[[ MATERIAL SUPPLIED open ]]

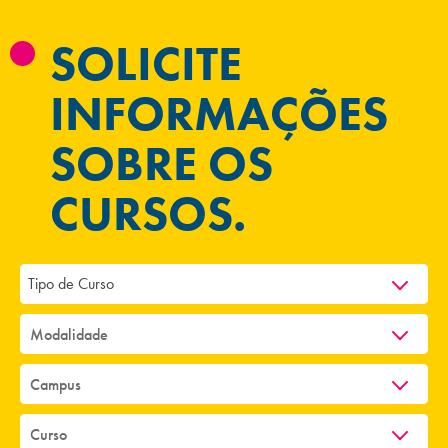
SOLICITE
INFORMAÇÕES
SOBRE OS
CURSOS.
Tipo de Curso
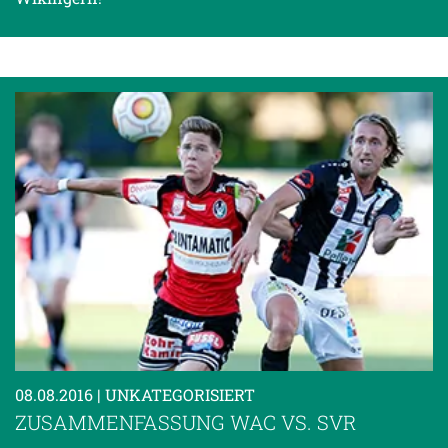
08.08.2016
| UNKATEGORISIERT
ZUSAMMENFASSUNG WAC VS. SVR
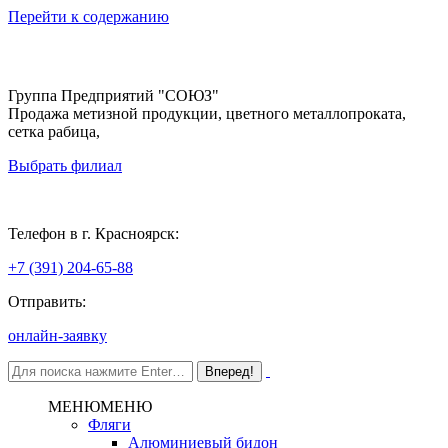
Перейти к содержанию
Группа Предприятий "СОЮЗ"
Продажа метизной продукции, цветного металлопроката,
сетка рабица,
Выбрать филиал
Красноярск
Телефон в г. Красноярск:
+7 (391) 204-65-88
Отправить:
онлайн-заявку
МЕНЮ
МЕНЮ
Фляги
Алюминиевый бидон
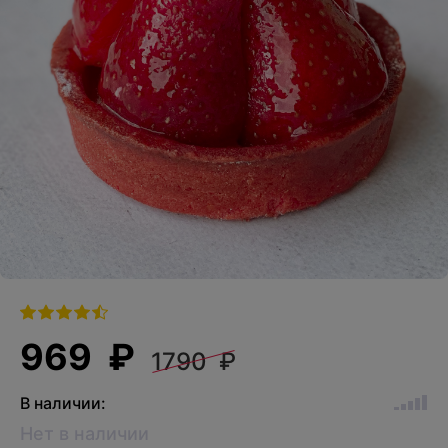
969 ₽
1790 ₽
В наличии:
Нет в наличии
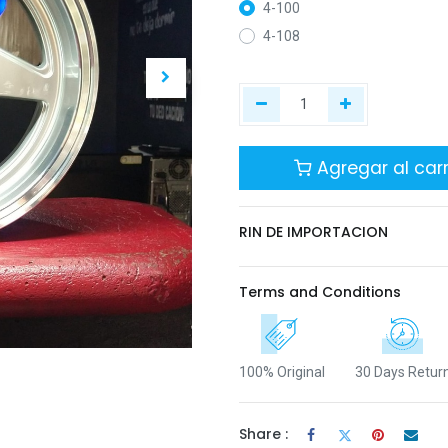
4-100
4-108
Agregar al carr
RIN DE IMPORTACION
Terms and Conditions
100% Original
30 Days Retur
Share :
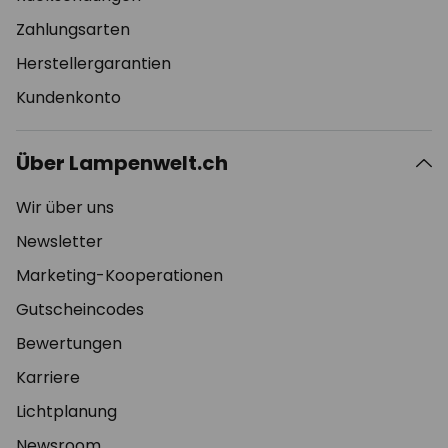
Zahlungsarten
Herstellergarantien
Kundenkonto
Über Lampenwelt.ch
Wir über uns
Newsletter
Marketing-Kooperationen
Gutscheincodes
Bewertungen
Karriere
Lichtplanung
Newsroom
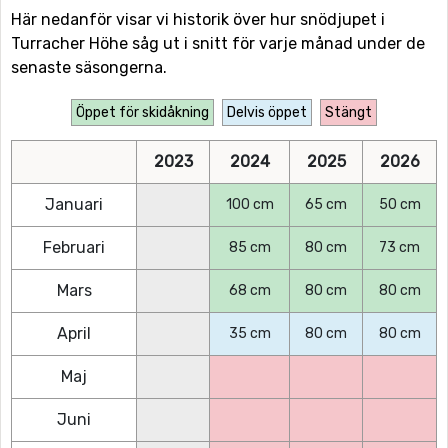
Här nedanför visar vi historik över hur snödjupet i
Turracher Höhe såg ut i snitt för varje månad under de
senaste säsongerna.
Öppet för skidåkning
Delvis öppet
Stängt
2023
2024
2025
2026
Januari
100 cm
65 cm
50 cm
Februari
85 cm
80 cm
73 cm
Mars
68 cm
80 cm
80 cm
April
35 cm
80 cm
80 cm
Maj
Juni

[[ MATERIAL SUPPLIED closed ]]

Which lines run from the one containing "Öppet för skidåkning" to the end of the entries above? Quote exactly those, and only those.

• _RESPONSE AREA_:
Öppet för skidåkning
Delvis öppet
Stängt
2023
2024
2025
2026
Januari
100 cm
65 cm
50 cm
Februari
85 cm
80 cm
73 cm
Mars
68 cm
80 cm
80 cm
April
35 cm
80 cm
80 cm
Maj
Juni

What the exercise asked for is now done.